[Biopython-dev] SeqIO and qual: Question about reading and writing qual files

Tue Mar 24 05:49:33 EDT 2009

On Tue, Mar 24, 2009 at 6:24 AM, Sebastian Bassi
<sbassi at clubdelarazon.org> wrote:
> I have a .fasta file and its corresponding .qual file.
> I run seqclean on the fasta file and I got a shorter .fasta file as
> output (that is expected).

Whose seqclean script are you using?  If it doesn't output the trimmed
qual file, can it work with FASTQ output instead?

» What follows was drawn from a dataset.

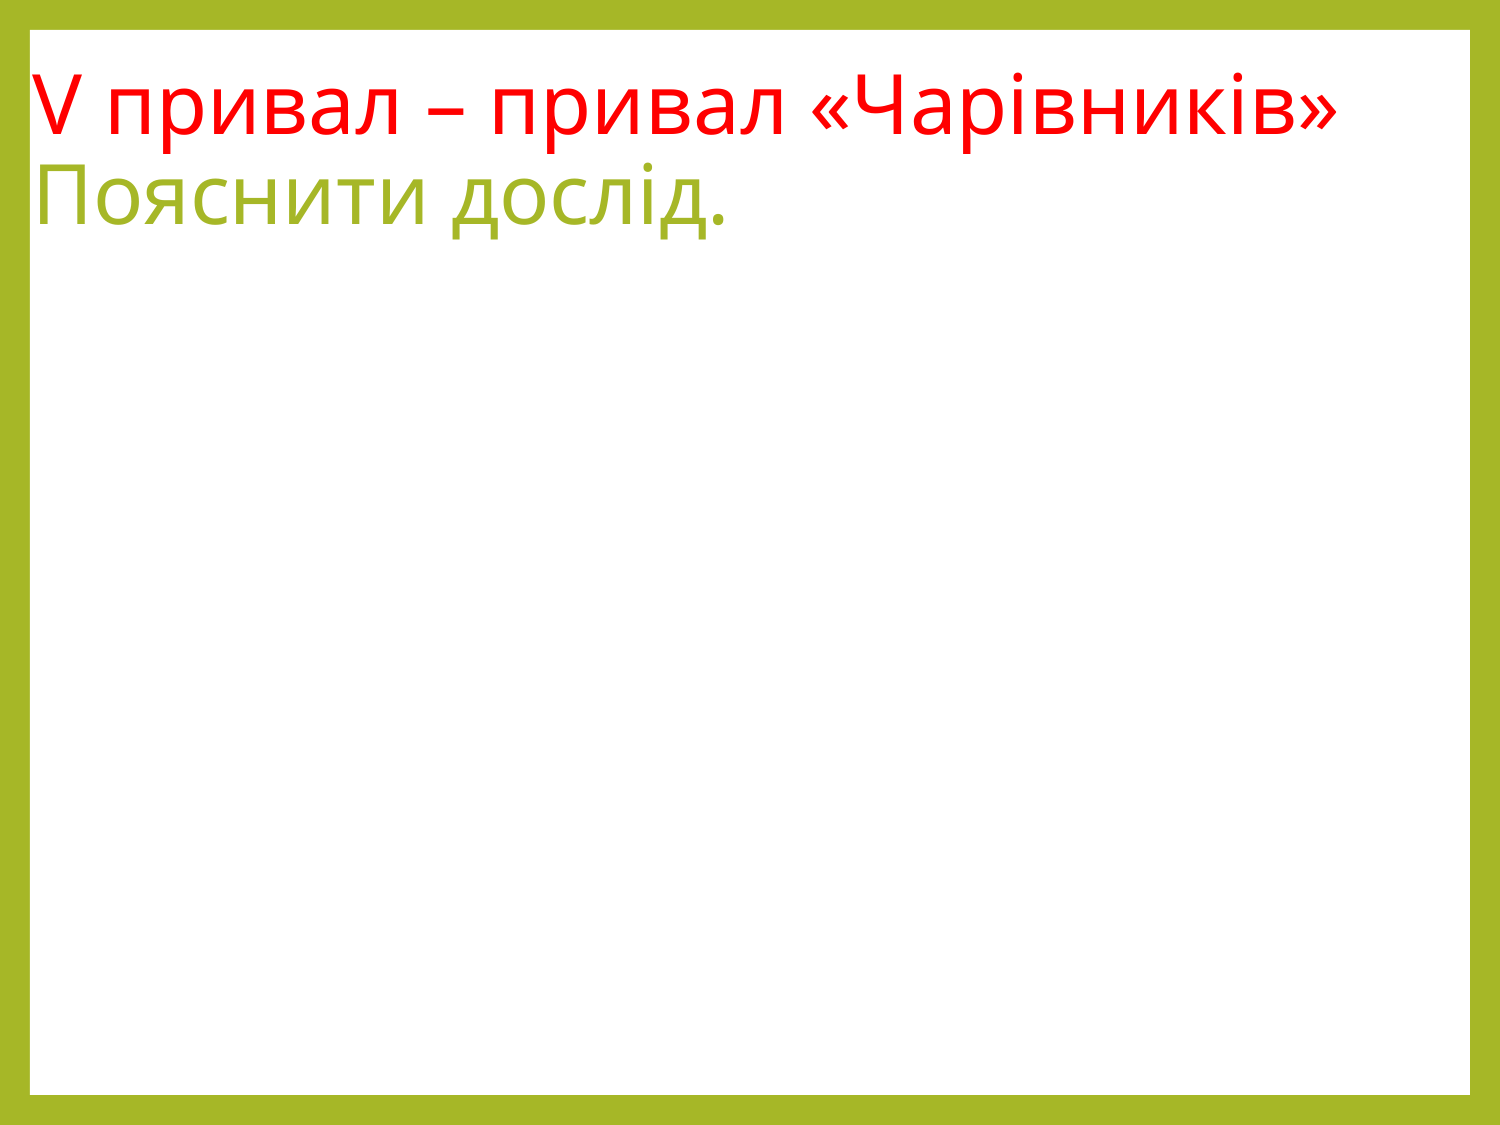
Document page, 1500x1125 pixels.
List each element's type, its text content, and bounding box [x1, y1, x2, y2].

title V привал – привал «Чарівників» Пояснити дослід. [17, 54, 1500, 350]
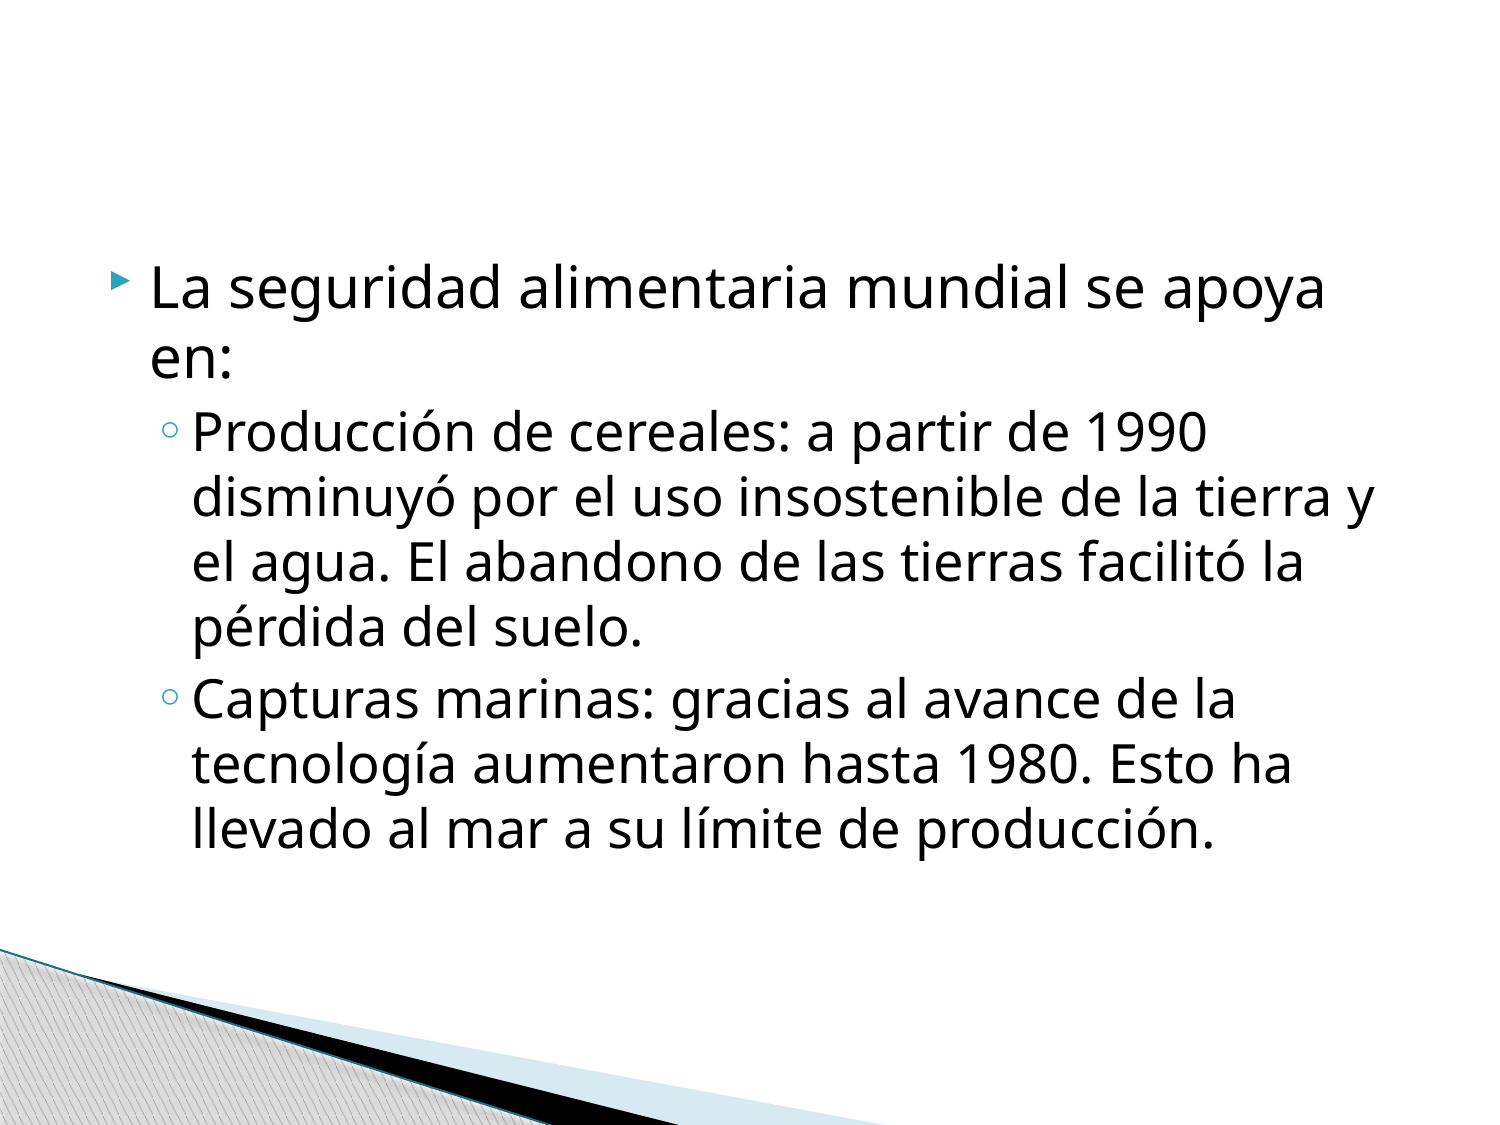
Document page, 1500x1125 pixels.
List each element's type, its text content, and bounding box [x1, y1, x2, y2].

> Using the .cln file from seqclean, I want to "trim" the .qual file the
> same way my new fasta is trimmed.
> I can read the cln and parse the information of "where to trim".
> For example, in one original sequence of 1000 bp, I may need to trim
> from 150 to 800.
> The problem is that I can't modify qual values using the new SeqIO
> qual parser (at least the size of the list can't be modified). I read
> the example in the doc, where it is cut doing something like:
> sub_rec = fullrec[150:800]
> But, this works only when there is a sequence (so, when read it as
> "fastq"), but it doesn't work when the sequence is read as "qual"
> (because there is no sequence ...
> So my question is: Does it make sense to allow the user to modify the
> size of the list in letter_annotations['phred_quality'] in qual
> sequences? I think this is a nice feature for qual SeqIO.parse.

This was one area of the new SeqRecord slicing I was a little unsure
about - slicing a qual file's SeqRecord (or any SeqRecord with a None
for the sequence).  I hadn't done anything about it immediately as I
couldn't think of a use case for it - so that's solved ;)

One solution would be to introduce an UnknownSeq object, which
would be much nicer to deal with than a None object, as it would have
a length and support slicing.  I've mentioned this idea before, but
haven't yet put forward any actual code.  This seems most elegant.

Another option would be to special case handle slicing a SeqRecord
with a None sequence, where we'd slice its per-letter-annotation. For
now, you can force this with the current code by:

#Not recommend, short term hack
s.letter_annotations._length = 6
s.letter_annotations['phred_quality'] = [0,0,0,0,10,1]

Right now, without changing Biopython, I have another workaround for
you: Use the paired reader in Bio.SeqIO.QualityIO on the untrimmed
FASTA and QUAL files, which will give you SeqRecords with both the
sequence and the quality - and trim these by slicing the SeqRecord.

Peter